Whatever decisions get made, it will be important for everyone to row in the same direction. Longstanding issues are best defeated through collective and consistent efforts.
It will take time for United to adjust to their new reality in the relative football wilderness. It will take time on top of that to find their way back from it. The best way out of a messy situation is — very often — to go through it. That will hurt, but it can also serve as a learning opportunity. There is no get-out-of-jail-free card this season, as there was with that FA Cup final in the previous one.
Senior executives have not moved from co-owner Sir Jim Ratcliffe’s opinion, given during a series of interviews in March. They believe Amorim is a good coach who can correct a bad situation. United fans have slowed their singing of Amorim’s name in a chant to the tune of Bonnie Tyler’s It’s a Heartache. They are understandably torn on whether to back a manager who has struggled to improve the squad he inherited.
Backing a head coach requires a financial investment, and in this case recruiting the players who can make Amorim’s 3-4-3 formation viable against Premier League opposition.
United need to strengthen their goalscoring options. They need to recruit targets who can match the physical intensity and technical quality of players at Champions League clubs. They need better options at wing-back. Some fans remain unconvinced about goalkeeper Andre Onana almost two full seasons in.
That is a long shopping list, made more difficult by the loss of revenues. But to back Amorim is to do more than to give him money. He is a struggling employee who requires many things to perform his job properly, including honesty from those above and around him.
The 40-year-old Portuguese wears his heart on his sleeve in press conferences — sometimes to his detriment. Club personnel other than him need to be willing to face questions and explain the blueprint for the future. Amorim has strengths that can be furthered with financial investment. He has weaknesses that can be reduced with a better structure.
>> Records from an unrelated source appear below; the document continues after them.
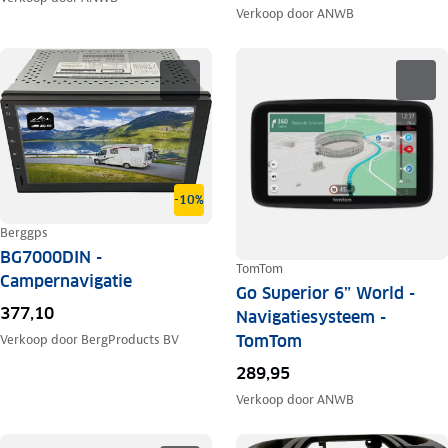
Verkoop door
ANWB
-10%
Berggps
BG7000DIN -
TomTom
Campernavigatie
Go Superior 6” World -
377,10
Navigatiesysteem -
TomTom
Verkoop door
BergProducts BV
289,95
Verkoop door
ANWB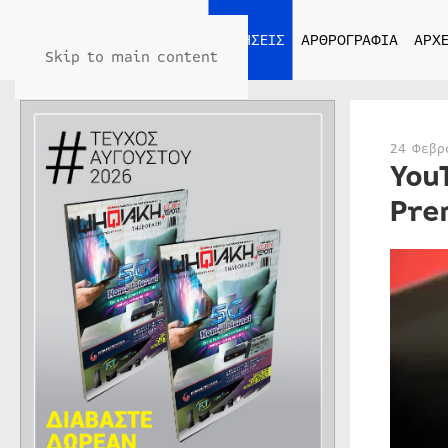
ΑΡΧΙΚΗ
ΕΙΔΗΣΕΙΣ
ΑΡΘΡΟΓΡΑΦΙΑ
ΑΡΧΕ
Skip to main content
24 Φεβρ
You
Pre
How one creates that structure in a time of mass layoffs at the club is difficult. The attempts by Ratcliffe’s INEOS business empire to trim the perceived fat at United risk cutting into lean meat.
Ratcliffe has spoken of making the club the most profitable in the world within three years. Chief executive Omar Berrada has told staff a league title is possible in 2028, to coincide with the 150th anniversary of United’s founding. Plans for a new stadium were unveiled with little detail on costings but with a goal to complete the build for the 2030-31 season.
These are all ambitious, lofty goals. They also run counter to each other. A perennially injured athlete does not tell the world they plan to run a marathon.
United’s short- to medium-term objectives need to focus on competency. They need to build tools and processes to guard against the complacency that has eroded the club’s brilliance since Ferguson’s 2013 retirement.
“But we’re Manchester United” is not a reasonable counter-argument when confronted with desperate situations. Belief that your institution is exempt from the hard, functional and often boring parts of the job leads to a slow decline. Footballers need to do warm-ups and cooldowns to maintain peak performance. Football clubs need to properly condition themselves for the seasons ahead, too.
Past midnight, hours after the full-time whistle, the celebrations, the press conferences and the exit of nearly every football fan — a San Mames employee took to the pitch with a leaf blower. For 30 minutes, he neatly arranged the gold ticker tape and glitter from the trophy lift into a small square, before co-workers came and swept it all away with dustpans and brooms. When the process was complete, the heavens opened and rain began to fall on the stadium, soaking those who remained.
This was the last European party United will be invited to for a while. Those in charge of the club will have to find ways to turn the misery of last night’s defeat into brighter days in the future.